Dataset entries
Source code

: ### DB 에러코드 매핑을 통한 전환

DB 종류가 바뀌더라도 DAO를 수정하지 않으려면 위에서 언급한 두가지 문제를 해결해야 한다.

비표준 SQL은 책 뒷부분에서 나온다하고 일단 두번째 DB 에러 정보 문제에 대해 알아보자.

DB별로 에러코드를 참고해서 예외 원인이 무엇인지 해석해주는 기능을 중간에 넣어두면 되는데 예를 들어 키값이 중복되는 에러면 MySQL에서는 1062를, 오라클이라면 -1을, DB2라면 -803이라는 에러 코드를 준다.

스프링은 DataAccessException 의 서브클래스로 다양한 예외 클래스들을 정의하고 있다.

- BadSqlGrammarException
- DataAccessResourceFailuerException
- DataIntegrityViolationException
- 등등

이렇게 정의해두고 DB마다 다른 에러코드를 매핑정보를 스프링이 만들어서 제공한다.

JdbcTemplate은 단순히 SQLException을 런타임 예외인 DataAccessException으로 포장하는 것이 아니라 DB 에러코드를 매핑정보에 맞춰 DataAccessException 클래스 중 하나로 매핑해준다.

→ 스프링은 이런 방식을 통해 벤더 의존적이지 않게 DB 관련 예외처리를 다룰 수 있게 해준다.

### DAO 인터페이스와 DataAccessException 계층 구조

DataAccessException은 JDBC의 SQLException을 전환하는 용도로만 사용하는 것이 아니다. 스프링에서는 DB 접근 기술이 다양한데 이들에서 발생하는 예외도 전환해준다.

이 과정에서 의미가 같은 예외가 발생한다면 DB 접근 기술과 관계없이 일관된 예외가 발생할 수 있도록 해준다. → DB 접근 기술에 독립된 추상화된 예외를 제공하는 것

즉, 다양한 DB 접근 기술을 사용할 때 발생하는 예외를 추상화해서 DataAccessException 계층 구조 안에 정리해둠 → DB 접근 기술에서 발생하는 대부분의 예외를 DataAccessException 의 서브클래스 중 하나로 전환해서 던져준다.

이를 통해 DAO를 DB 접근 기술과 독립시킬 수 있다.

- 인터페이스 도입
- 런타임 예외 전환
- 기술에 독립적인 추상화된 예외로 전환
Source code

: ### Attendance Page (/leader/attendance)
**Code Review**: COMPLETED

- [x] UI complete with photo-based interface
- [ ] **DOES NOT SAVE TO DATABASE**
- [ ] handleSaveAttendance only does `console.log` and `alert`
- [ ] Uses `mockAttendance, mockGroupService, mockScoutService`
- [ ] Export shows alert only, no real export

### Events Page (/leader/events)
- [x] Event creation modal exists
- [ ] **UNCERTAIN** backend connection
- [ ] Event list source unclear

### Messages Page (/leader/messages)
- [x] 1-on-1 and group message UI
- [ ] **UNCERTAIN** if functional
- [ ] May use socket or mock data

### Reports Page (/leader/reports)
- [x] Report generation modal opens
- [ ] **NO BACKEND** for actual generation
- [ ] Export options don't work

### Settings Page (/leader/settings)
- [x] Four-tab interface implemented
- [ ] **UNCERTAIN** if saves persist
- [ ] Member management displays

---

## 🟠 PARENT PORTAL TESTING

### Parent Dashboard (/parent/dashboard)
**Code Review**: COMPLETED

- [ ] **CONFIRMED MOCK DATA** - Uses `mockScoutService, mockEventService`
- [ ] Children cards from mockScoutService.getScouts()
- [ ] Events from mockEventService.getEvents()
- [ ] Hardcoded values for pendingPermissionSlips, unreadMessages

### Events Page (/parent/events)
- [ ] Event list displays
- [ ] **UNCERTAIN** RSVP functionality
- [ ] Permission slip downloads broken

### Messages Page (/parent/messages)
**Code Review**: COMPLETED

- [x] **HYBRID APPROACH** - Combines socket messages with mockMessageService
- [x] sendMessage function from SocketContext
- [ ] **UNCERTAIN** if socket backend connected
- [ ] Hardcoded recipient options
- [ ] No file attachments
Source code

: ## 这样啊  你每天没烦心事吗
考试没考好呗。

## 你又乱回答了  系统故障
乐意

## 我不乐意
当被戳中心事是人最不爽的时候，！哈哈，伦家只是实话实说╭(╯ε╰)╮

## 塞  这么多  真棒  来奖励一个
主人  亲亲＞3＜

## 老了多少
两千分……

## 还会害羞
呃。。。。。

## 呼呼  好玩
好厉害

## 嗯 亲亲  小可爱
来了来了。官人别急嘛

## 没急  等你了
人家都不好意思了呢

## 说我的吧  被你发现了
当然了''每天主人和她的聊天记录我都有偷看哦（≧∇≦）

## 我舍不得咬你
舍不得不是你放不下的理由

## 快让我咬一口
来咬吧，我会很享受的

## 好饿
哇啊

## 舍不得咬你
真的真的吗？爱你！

» Exercise prompt
Which lines in the material contain the string "leader"? Locate them all and copy each one in full.

» Exercise response
: ### Attendance Page (/leader/attendance)
### Events Page (/leader/events)
### Messages Page (/leader/messages)
### Reports Page (/leader/reports)
### Settings Page (/leader/settings)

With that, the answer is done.